• Assignment:
In the material below, find every line containing the string "hand" and return it.

• Records for this task:

—————

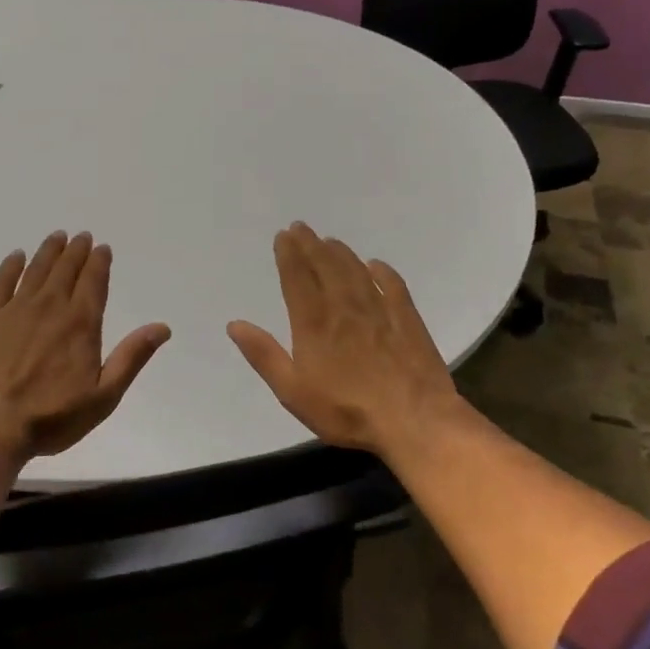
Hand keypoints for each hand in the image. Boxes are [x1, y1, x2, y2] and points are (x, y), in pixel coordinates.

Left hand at [0, 231, 170, 460]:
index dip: (99, 262)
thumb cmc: (52, 417)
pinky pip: (1, 283)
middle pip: (66, 270)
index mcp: (80, 323)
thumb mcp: (104, 396)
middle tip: (81, 237)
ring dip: (49, 251)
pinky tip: (16, 256)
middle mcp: (50, 307)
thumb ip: (132, 357)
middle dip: (76, 251)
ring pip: (36, 270)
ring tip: (57, 237)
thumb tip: (162, 327)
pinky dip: (11, 266)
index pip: (93, 282)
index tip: (102, 248)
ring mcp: (15, 310)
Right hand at [228, 222, 468, 457]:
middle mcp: (344, 307)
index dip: (289, 254)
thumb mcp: (293, 391)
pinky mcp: (407, 320)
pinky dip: (383, 272)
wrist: (414, 421)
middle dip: (310, 245)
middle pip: (325, 267)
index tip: (283, 235)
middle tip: (301, 227)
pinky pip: (393, 286)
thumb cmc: (346, 411)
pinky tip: (376, 265)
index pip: (297, 278)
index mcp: (314, 323)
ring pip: (356, 271)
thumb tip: (235, 324)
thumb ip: (264, 355)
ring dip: (341, 253)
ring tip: (330, 241)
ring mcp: (379, 311)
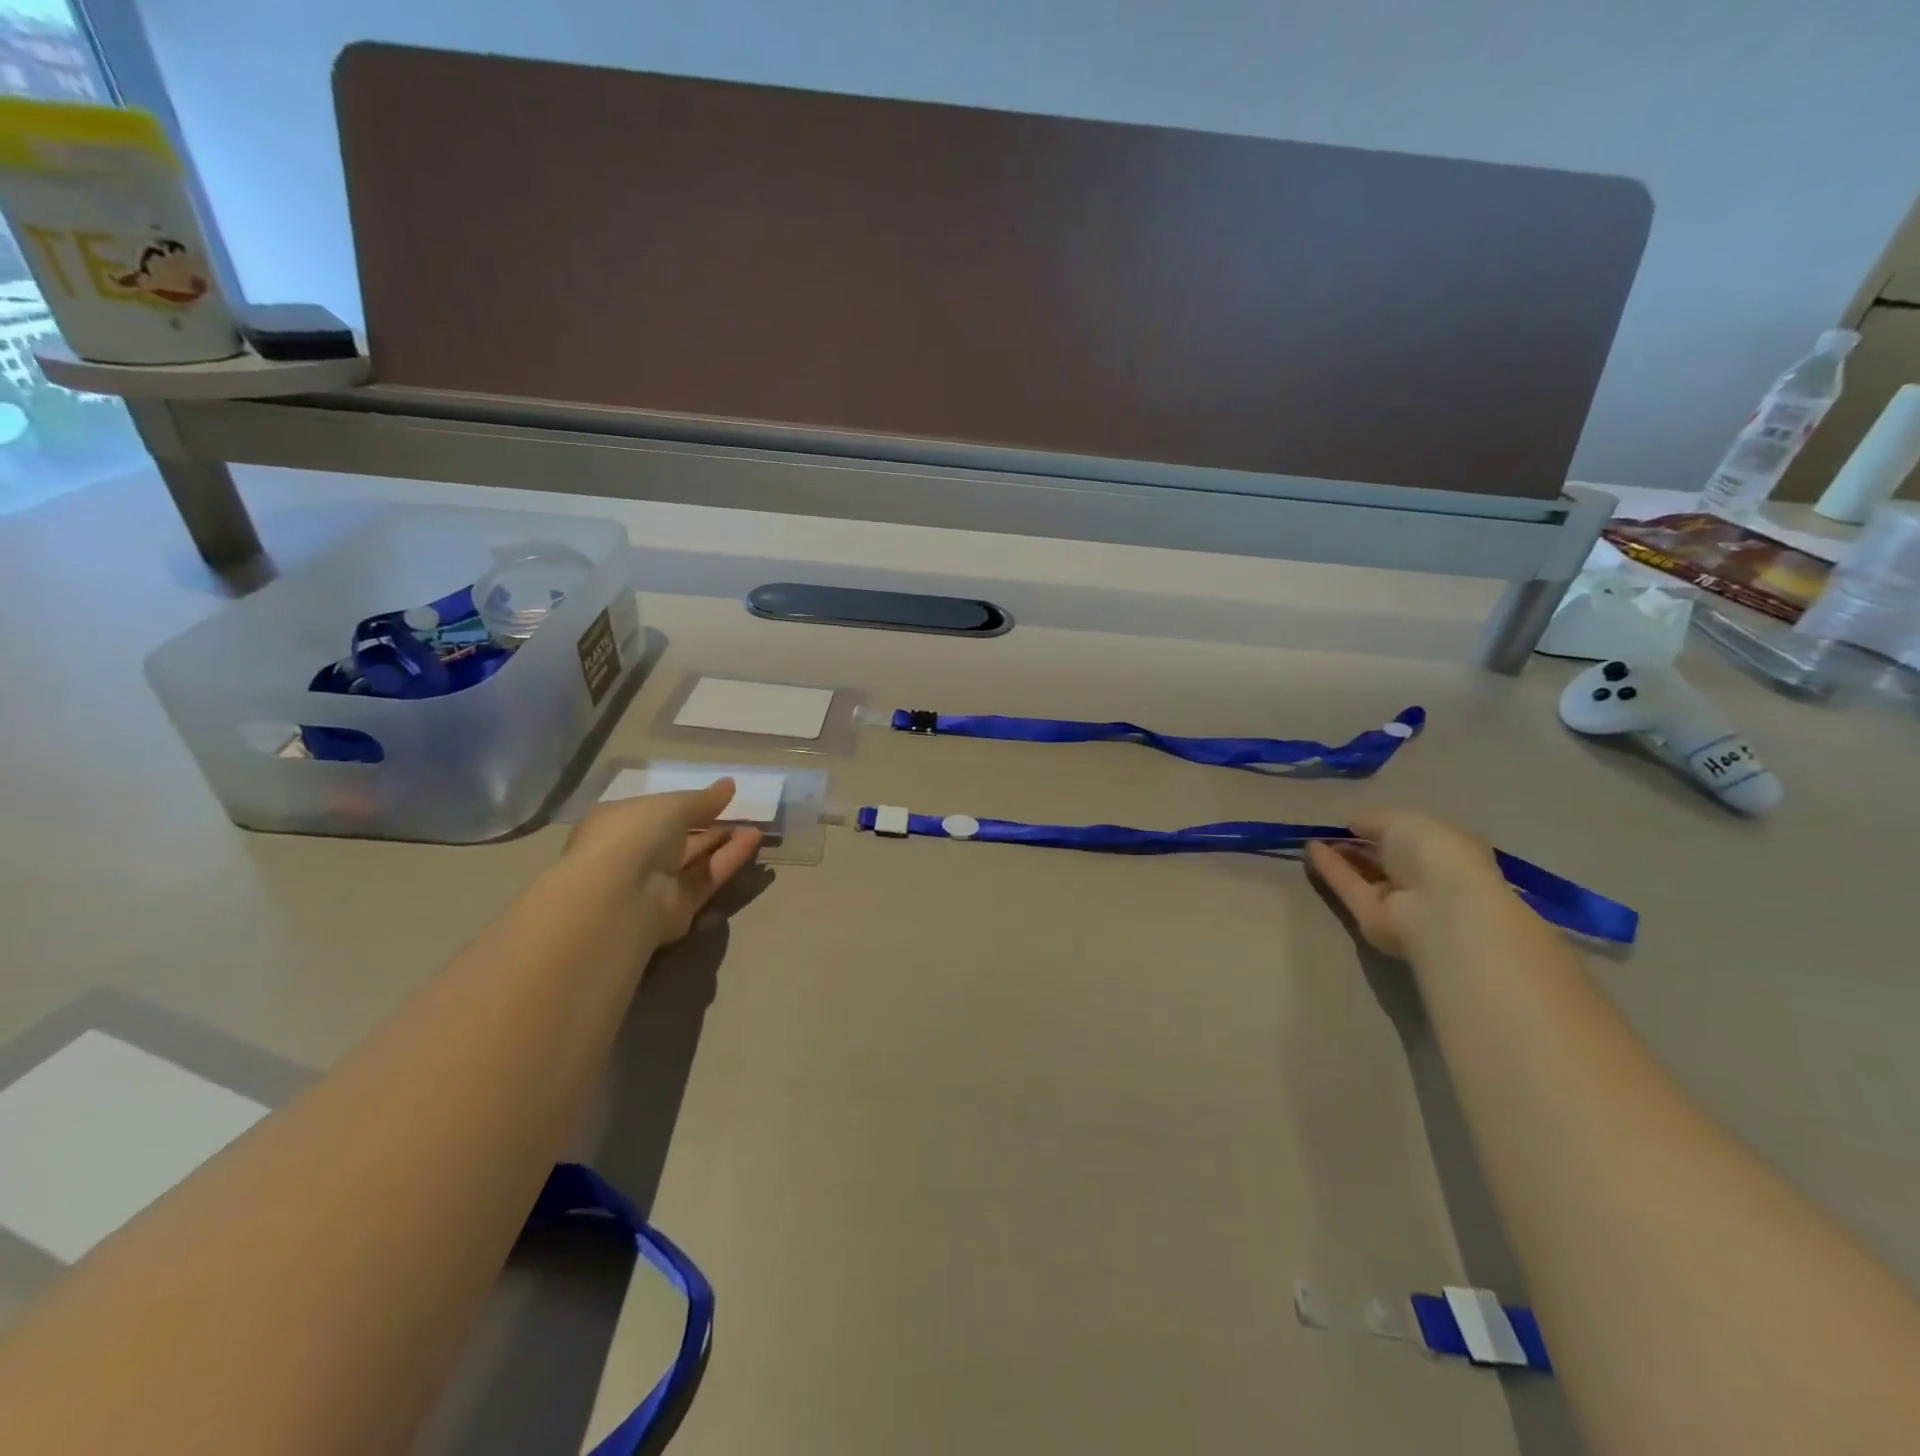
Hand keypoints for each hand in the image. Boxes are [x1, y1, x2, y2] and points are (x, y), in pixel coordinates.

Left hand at [565, 780, 762, 941]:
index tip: (717, 797)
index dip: (687, 804)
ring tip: (756, 827)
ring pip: (696, 859)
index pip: (656, 812)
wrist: (621, 895)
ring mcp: (656, 883)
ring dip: (724, 842)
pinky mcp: (679, 907)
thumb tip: (729, 785)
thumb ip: (703, 799)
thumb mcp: (672, 805)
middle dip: (710, 825)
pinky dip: (729, 859)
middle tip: (742, 812)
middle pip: (680, 838)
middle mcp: (636, 854)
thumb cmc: (634, 835)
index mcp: (620, 824)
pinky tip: (753, 840)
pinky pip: (706, 878)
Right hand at [1305, 809, 1504, 958]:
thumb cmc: (1433, 853)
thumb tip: (1352, 824)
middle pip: (1384, 856)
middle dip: (1358, 842)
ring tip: (1312, 837)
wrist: (1437, 908)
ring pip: (1364, 873)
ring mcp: (1398, 898)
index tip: (1354, 819)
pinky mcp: (1372, 916)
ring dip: (1340, 855)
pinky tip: (1310, 850)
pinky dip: (1330, 868)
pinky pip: (1349, 886)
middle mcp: (1424, 875)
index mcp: (1445, 848)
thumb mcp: (1402, 820)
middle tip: (1328, 830)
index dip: (1381, 826)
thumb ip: (1373, 819)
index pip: (1410, 835)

—————

• Result of the task:
Hand keypoints for each hand in the image. Boxes are [x1, y1, x2, y2] and points are (x, y), in pixel coordinates.
Left hand at [0, 231, 170, 460]:
Right hand at [228, 222, 468, 457]:
Hand keypoints for each hand in the image. Boxes are [x1, y1, x2, y2] and points are (x, y), in pixel coordinates.
Left hand at [565, 780, 762, 941]:
Right hand at [1305, 809, 1504, 958]:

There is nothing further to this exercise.